[Stored items]
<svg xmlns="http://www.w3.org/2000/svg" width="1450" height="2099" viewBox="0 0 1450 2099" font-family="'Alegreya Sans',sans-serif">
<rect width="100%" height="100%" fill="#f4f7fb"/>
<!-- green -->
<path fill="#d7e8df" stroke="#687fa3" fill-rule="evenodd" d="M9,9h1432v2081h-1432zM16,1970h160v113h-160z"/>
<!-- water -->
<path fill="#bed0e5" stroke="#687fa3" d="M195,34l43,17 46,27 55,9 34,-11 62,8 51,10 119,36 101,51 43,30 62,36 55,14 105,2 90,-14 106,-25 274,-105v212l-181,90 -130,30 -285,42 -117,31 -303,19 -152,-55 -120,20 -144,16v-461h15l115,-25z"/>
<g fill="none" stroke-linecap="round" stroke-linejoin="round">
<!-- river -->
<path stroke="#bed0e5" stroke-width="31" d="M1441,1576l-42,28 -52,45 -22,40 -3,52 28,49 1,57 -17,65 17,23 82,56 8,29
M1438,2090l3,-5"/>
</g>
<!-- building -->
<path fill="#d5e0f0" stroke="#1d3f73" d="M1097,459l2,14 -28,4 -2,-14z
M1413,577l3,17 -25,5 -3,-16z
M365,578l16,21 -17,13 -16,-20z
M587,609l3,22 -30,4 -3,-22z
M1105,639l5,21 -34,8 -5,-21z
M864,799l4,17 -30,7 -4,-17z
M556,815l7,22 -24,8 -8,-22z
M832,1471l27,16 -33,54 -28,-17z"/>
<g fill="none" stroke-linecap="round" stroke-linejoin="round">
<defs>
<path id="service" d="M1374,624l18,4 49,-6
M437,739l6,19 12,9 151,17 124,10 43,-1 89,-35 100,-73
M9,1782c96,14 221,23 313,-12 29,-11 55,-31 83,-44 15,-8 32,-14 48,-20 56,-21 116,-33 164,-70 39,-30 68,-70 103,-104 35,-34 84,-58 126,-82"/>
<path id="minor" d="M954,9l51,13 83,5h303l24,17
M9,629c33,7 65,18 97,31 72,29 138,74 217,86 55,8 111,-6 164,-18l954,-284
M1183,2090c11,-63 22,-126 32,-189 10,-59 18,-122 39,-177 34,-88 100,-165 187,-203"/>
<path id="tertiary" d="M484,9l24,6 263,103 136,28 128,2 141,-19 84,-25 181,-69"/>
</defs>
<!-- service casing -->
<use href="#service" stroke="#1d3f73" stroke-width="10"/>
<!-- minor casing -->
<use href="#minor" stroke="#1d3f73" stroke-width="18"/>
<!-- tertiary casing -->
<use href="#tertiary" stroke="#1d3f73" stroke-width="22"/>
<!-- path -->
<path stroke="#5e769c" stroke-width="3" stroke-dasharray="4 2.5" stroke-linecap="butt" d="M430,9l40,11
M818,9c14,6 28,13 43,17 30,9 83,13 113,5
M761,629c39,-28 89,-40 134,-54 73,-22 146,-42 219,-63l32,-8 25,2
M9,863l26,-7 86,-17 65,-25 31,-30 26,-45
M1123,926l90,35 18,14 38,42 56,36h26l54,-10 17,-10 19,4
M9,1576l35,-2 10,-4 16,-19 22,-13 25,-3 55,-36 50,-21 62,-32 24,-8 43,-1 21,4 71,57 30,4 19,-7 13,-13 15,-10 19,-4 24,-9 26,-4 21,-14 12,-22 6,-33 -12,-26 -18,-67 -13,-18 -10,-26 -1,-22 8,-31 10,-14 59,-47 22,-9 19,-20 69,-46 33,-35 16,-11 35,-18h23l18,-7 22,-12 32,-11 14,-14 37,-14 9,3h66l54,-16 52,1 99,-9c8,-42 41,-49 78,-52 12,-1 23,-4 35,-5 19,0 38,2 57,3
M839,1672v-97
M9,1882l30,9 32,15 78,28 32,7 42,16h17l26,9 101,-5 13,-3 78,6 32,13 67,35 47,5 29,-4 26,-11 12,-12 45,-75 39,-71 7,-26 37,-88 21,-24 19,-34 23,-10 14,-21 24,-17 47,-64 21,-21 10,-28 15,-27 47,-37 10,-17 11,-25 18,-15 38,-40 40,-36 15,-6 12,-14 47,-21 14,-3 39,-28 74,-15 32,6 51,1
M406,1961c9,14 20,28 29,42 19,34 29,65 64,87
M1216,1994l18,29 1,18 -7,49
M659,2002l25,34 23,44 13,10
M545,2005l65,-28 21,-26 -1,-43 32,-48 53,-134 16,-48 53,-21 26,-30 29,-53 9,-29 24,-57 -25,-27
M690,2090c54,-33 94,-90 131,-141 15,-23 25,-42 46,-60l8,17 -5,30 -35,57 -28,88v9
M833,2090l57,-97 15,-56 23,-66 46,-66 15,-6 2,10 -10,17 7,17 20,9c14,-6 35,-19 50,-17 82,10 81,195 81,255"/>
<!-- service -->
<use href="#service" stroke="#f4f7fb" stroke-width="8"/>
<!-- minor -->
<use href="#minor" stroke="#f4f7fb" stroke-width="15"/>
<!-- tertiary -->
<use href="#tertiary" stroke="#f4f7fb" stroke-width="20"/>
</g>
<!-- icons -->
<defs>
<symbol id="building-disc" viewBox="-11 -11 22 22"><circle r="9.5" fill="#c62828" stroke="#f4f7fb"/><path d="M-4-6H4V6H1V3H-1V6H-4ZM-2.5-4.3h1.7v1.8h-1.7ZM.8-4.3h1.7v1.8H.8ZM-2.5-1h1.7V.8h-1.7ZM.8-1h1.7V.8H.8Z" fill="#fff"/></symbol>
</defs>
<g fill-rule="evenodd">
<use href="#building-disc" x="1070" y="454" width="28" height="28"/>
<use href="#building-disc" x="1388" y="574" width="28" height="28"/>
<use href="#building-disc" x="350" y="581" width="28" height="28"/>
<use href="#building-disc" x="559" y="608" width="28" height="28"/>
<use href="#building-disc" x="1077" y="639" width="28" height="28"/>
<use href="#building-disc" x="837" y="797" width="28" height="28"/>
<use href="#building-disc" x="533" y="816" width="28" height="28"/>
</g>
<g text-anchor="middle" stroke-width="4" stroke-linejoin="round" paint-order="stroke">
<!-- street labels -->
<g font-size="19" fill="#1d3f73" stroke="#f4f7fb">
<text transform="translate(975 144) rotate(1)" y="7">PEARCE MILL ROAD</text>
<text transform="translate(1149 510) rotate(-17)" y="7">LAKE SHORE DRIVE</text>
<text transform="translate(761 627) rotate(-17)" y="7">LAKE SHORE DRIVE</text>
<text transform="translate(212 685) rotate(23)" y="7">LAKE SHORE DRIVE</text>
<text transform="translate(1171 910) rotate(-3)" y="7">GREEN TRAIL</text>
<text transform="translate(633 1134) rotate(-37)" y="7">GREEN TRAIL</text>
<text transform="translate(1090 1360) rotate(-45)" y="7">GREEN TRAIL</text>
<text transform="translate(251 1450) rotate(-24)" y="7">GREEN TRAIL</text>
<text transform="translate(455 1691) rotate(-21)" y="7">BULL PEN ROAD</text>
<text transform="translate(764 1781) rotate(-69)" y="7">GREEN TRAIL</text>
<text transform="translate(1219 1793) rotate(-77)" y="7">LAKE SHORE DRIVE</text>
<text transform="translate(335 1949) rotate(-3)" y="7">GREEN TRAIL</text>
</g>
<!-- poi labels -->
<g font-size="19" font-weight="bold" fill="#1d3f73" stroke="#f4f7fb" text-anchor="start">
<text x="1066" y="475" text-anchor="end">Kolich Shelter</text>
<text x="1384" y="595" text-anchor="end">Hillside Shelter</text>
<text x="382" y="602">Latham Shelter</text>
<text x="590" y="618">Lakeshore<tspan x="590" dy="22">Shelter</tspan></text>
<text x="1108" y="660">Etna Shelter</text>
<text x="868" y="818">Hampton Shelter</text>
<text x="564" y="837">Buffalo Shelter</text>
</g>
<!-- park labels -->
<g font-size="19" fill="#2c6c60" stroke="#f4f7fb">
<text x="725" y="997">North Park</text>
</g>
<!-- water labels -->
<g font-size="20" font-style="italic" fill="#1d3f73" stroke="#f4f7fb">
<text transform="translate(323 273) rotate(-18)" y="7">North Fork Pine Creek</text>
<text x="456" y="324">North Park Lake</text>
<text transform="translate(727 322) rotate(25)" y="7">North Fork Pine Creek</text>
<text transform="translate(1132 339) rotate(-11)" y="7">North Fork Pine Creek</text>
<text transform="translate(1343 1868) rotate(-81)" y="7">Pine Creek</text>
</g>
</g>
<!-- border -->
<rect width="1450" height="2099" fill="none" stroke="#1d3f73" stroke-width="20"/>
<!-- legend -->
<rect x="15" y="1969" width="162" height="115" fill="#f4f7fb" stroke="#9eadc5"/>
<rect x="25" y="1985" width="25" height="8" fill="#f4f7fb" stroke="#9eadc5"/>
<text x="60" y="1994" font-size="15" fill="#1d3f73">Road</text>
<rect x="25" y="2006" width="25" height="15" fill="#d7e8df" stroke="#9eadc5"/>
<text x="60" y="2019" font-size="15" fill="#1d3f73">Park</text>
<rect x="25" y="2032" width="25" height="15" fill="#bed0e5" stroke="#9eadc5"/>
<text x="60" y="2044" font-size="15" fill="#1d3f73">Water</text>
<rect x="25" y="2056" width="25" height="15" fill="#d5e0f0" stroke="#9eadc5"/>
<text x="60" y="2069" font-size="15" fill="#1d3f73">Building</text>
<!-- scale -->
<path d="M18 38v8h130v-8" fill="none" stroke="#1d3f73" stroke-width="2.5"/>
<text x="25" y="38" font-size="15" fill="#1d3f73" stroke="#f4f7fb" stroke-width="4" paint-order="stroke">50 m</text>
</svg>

About this exercise: What is needed is the count of lines in the records that include the word "TRAIL", with no other text.

The answer: 6